Data entries ▸
***
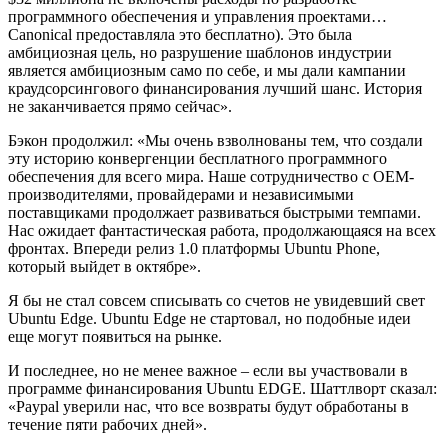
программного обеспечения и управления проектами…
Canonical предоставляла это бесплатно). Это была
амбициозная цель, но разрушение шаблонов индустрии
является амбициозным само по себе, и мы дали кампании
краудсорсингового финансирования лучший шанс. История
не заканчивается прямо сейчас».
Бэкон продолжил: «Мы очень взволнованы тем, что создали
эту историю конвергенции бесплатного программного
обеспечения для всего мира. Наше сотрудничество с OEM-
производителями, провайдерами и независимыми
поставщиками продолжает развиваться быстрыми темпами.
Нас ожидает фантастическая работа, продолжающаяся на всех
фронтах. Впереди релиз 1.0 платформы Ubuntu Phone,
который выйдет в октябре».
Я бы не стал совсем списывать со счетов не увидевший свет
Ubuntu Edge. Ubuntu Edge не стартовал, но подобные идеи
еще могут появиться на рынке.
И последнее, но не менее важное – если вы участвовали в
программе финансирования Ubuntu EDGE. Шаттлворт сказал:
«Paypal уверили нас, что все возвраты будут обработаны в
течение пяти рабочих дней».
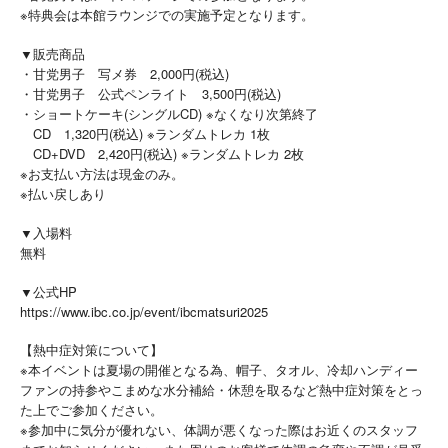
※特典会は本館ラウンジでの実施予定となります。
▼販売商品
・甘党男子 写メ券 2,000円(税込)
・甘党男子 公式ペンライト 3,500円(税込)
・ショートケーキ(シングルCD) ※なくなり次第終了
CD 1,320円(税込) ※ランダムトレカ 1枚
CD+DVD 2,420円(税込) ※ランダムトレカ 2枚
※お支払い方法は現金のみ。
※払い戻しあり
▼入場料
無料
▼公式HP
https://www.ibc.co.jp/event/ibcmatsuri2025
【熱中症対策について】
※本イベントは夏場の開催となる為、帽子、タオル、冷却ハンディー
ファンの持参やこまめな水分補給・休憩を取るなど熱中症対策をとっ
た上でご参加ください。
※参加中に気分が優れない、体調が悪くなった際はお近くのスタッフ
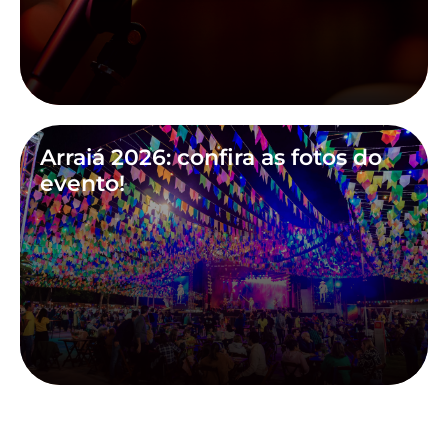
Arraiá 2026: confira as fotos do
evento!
***
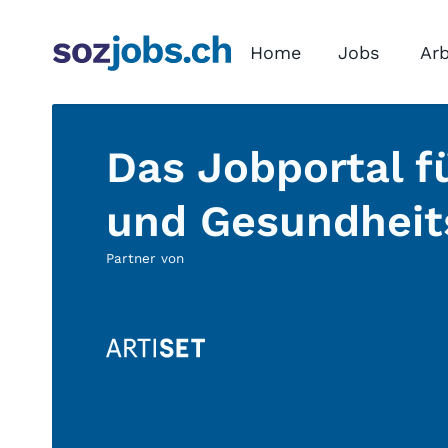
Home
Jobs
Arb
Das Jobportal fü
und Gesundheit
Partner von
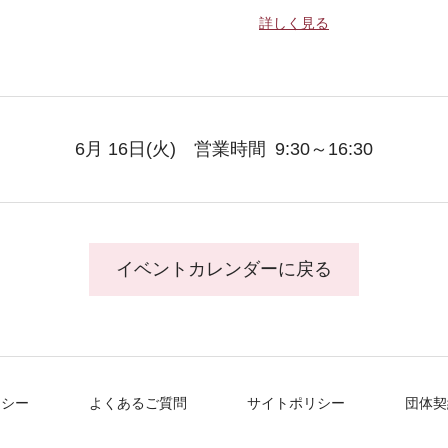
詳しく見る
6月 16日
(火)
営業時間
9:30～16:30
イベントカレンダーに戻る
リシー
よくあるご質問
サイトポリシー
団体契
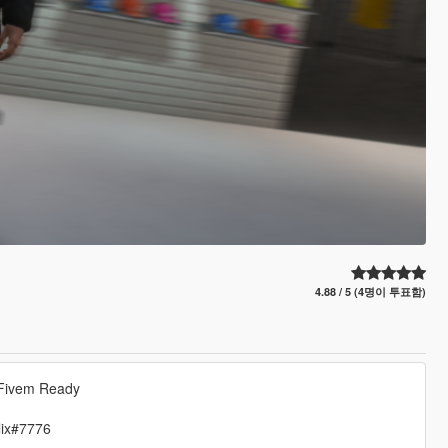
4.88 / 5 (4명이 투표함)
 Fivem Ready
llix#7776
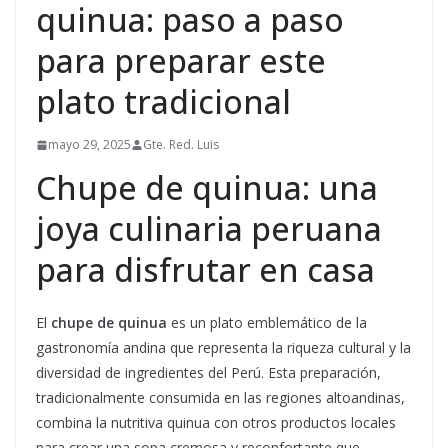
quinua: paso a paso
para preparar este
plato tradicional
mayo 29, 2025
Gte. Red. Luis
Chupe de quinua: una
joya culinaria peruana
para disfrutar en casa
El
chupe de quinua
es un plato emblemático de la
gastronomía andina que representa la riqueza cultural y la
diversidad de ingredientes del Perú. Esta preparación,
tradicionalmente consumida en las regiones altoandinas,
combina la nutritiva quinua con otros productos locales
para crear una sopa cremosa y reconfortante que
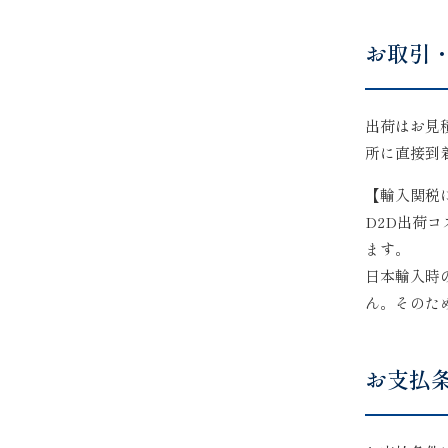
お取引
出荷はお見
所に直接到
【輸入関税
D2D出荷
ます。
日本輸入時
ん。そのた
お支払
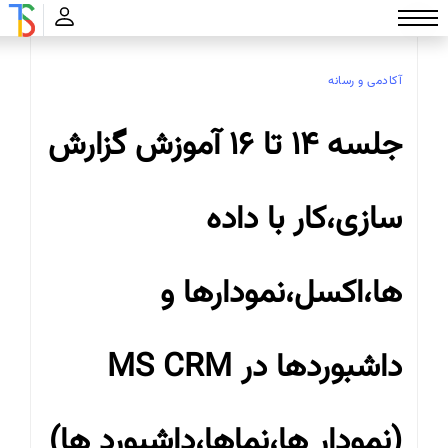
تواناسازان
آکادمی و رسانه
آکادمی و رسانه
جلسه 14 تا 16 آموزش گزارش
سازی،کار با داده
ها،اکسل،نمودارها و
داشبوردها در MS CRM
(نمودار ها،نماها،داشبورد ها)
***
Your instructions ▸ Quote the listing lines from the line with "quinua: paso a paso" to the line with "(نمودار ها،نماها،داشبورد ها)", both included. Leave the pictures out of your answer.

Exercise output ▸
quinua: paso a paso
para preparar este
plato tradicional
mayo 29, 2025
Gte. Red. Luis
Chupe de quinua: una
joya culinaria peruana
para disfrutar en casa
El
chupe de quinua
es un plato emblemático de la
gastronomía andina que representa la riqueza cultural y la
diversidad de ingredientes del Perú. Esta preparación,
tradicionalmente consumida en las regiones altoandinas,
combina la nutritiva quinua con otros productos locales
para crear una sopa cremosa y reconfortante que
お取引
出荷はお見
所に直接到
【輸入関税
D2D出荷
ます。
日本輸入時
ん。そのた
お支払
تواناسازان
آکادمی و رسانه
آکادمی و رسانه
جلسه 14 تا 16 آموزش گزارش
سازی،کار با داده
ها،اکسل،نمودارها و
داشبوردها در MS CRM
(نمودار ها،نماها،داشبورد ها)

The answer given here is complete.